The traditional—though this year, not official—deadline to pay federal income taxes is often a time to symbolically reject the officials controlling the public coffers, an American tradition going strong since 1776.

Conservatives have tended to own the occasion in recent years: In 1993, Newt Gingrich was picking a fight over compromises on tax policy proposed by president Bill Clinton; he would lead the Republican party to control of the House the next year on anti-tax platform. In 2009, tax day saw gatherings of conservatives seeking to oppose newly-elected president Barack Obama’s plan to avert the recession with a timely economic stimulus, the beginnings of a reactionary movement that would once again hand Republicans control of the House.

Now, progressives are applying this playbook in their own quest to reverse their political fortunes, with marches planned in 120 cities from San Francisco to Salt Lake City. Democrats, the party known for backing higher taxes, may not seem to have an advantage on a day when many Americans wish they could pay less, but the politics of taxation aren’t as simple as they seem.

The last three presidential elections, after all, have seen the popular vote won by the candidate backing higher taxes. And polls consistently show that Americans back higher taxes, at least on the wealthy. Heck, this year more Americans are saying that their tax rates are fair—if only because Republicans have now decided that tax rates, though totally unchanged from last year, are more appropriate under Trump than under Obama.

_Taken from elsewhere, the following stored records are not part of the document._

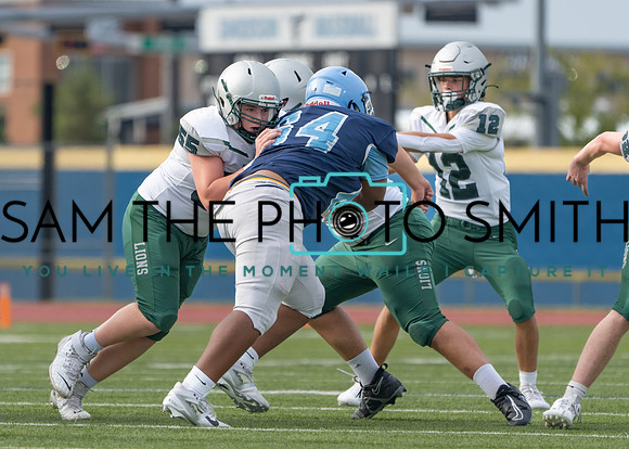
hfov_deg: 3.4
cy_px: 234
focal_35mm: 595
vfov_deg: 2.4
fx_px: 10631
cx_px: 274
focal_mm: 400
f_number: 5.6
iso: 320
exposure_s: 1/1250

However, 2017 presents a perfect storm for the politics of taxation: A single party controls Washington’s policy-making apparatus and has announced its intent to put in place a large tax cut for businesses and individuals, with the benefits largely accruing to the wealthiest Americans. And leading this effort? A super-wealthy president who is also the first in modern US history not to release his tax returns—and the first whose campaign team was populated by foreign agents and now dogged by federal investigators.

It’s that tension that Democrats will seek to exploit, demanding that Trump release his returns. While Trump’s White House continues to shrug off demands for this basic measure of financial transparency, public-opinion polls consistently show a majority of Americans—including a majority of Republicans—want to see what Trump has been hiding.

Trump’s refusal to disclose his returns presents a political thicket for Republican lawmakers, who want to prosecute the case for their tax plan without being interrupted by the unfortunately germane question of whether these tax cuts are simply intended to benefit the president. Trump’s delicate tax status and his cabinet of billionaires provides added impact to the traditional Democratic arsenal of populist salvoes against special interests.

The key question in political competition is which side can harness the intensity and emotion of their popular support. When Democrats have lost fights over taxation, as they did during George W. Bush’s tax-cutting spree or in the compromise that preserved most of those cuts under Obama in 2013, their strategists often attributed the problem to a lack of focus: Even if voters agreed with their stance on tax policy, they weren’t taking to the streets to make their demands felt.

But Trump, these strategists hope, could be a kind of focusing lens for the wide-ranging resistance to his presidency, channeling this passion against a tax bill that might be the defining political conflict before the 2018 elections.